Going back to the topic of involuntary admission -- you CAN be sued for incorrectly involuntarily admit someone for illegal imprisonment. This is very rare though. Also, while you can complain on and on about how emergency psychiatrists are covering their liability in terms of being conservative in admitting patients, it's VERY hard to predict who will attempt suicide in the immediate future. And while it's possible that iatrogenic damage can be done in a hospital, just like in any other specialty, there is a STANDARD of CARE for certain presentations (i.e. suicide attempt). Think of it this way, if you had a heart attack, generally you need to be hospitalized. On rare occasions you might get away with not having to hospitalize someone, and in some cases being in a hospital get you infected with a deadly bug -- one which might even kill you. However, this does NOT mean that in general someone who had a heart attack he should not be hospitalized. That is not logical and is poor practice.

On the other hand, I agree with you that the amount of time that people spend in the hospital should be minimized. And it has been and it is getting shorter and shorter in the current insurance climate. in fact, in my experience the problem has now become the reverse: often patients don't get enough hospitalization days because insurance stops to pay for them and it has been observed in several studies that such circumstances result in adverse outcomes.



Echoing some of Whooper's sentiments, I think anecdotally the variability of ability within psychiatry might be larger than, say, cardiology--though I can't back this up with data. This is related to the lack of competitiveness in terms of residency match.

The two other things I dislike about psychiatry is first the science is on shaky ground, but that's in the process of being addressed. The second is the tediousness involved in dealing with non-medical/social work related issues that is universal in all of medicine, but is especially heavy in psych. This problem though can be leveraged in some ways, because in many cases the interdisciplinary nature of psychiatry also represents an opportunity to effect macroscopic changes on a social level that transcends the normal boundaries of medical practice.

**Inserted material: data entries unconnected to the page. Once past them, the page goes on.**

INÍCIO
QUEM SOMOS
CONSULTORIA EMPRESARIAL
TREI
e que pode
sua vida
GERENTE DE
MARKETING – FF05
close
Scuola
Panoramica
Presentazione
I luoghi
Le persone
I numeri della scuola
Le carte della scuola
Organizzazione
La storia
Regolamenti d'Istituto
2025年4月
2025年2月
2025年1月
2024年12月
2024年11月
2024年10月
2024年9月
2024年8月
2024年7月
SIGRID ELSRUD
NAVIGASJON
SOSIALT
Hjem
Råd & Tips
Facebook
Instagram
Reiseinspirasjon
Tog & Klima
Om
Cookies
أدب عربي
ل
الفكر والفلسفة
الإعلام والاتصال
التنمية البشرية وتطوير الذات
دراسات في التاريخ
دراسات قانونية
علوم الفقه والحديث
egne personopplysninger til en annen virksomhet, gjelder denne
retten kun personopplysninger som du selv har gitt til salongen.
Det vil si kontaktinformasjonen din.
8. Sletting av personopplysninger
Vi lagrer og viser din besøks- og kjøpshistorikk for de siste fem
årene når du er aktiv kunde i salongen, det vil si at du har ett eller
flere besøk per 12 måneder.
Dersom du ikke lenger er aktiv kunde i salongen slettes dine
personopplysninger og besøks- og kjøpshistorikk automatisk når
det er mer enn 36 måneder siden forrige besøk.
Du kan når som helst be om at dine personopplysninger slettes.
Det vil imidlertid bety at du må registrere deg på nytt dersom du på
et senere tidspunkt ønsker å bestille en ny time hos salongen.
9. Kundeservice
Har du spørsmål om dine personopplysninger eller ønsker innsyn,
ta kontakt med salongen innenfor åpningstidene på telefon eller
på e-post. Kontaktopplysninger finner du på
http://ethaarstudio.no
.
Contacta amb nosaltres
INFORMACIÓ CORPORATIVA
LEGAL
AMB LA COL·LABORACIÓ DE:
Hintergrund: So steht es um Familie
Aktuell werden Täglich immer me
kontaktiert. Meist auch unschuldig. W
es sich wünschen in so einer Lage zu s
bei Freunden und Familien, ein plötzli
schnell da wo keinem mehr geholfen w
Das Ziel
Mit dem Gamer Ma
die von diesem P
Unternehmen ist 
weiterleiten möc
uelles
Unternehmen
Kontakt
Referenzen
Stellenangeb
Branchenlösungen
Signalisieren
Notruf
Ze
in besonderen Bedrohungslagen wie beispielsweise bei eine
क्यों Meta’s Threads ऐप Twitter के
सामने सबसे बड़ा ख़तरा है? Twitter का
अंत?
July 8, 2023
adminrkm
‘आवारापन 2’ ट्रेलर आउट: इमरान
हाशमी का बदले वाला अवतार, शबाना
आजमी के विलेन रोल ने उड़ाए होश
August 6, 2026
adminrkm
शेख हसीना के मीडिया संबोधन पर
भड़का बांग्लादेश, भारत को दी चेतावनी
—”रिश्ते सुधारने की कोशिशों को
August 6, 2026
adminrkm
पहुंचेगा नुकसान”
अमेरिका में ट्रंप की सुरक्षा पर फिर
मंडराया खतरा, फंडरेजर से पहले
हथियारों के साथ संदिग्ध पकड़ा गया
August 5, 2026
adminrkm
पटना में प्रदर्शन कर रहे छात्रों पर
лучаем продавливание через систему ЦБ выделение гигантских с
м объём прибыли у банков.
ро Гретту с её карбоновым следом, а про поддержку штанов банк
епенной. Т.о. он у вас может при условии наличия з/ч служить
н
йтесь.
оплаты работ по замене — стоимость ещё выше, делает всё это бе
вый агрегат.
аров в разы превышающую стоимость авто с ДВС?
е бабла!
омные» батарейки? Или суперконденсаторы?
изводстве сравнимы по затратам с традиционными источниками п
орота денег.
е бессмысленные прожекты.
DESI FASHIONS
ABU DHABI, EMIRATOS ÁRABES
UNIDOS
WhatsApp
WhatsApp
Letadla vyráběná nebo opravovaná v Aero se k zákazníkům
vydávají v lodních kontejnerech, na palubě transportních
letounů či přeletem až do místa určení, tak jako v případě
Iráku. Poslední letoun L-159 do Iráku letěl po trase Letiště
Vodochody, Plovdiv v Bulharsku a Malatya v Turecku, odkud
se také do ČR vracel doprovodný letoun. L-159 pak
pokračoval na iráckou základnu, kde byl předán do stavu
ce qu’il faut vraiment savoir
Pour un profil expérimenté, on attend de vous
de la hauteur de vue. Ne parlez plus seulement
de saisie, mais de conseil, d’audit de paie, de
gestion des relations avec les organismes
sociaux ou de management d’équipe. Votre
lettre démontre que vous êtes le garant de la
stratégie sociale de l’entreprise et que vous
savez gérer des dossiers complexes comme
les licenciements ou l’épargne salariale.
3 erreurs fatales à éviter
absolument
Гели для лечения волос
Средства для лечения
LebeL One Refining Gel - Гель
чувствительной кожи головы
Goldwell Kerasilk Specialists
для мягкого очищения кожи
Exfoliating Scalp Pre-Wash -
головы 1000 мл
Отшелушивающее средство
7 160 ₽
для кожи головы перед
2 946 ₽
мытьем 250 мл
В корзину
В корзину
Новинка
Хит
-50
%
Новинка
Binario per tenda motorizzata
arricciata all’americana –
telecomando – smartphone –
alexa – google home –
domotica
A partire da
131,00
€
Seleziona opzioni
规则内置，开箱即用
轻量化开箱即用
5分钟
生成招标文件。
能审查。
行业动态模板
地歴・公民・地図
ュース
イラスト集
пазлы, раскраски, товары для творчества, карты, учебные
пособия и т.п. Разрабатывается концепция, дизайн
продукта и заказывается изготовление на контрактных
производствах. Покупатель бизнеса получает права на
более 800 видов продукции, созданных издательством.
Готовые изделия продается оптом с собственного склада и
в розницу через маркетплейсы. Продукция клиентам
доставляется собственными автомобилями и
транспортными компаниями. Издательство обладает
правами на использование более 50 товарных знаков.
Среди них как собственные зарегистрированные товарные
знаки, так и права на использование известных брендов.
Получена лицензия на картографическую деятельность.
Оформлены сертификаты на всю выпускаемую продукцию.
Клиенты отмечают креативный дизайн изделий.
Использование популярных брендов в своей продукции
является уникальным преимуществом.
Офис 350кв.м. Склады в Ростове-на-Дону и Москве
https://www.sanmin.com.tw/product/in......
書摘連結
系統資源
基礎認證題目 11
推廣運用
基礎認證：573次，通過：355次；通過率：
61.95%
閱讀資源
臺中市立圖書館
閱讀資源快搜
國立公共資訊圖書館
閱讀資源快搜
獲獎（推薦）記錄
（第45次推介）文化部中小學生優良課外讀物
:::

So if that kind of thing is your thing, then psychiatry is unique in its ability to give you these venues for exploration.

I hate the attendings that give crap to consults, interns and residents just because of their specialty regardless of it. I hate that they discredit their medical knowledge and think they were the bottom rung of school. What i hate about psychiatry is the fight of the pharmacologists and the therapists. I also hate that most don't do a lot of psychotherapy, but there are always those who do. I do think the best way to be a psychiatrist is sign up for a dual psych/im program or do Neuro-psych. ya gotta keep up with those skills.
Psychiatry is usually hated by most because of the shaky science. A Psychiatrist is supposed to learn mental health on a medical and biological level. And i don't think DSM-5 is going to do that. I do think that we have to put more focus on biology and start researching ways to make more illness clean cut (psychosis and manic depression are examples of clean cut ton me, ADHD and Autism still need more research IMO.)
Perhaps i am just bitching as most of you probably think i am a troll or just hate me.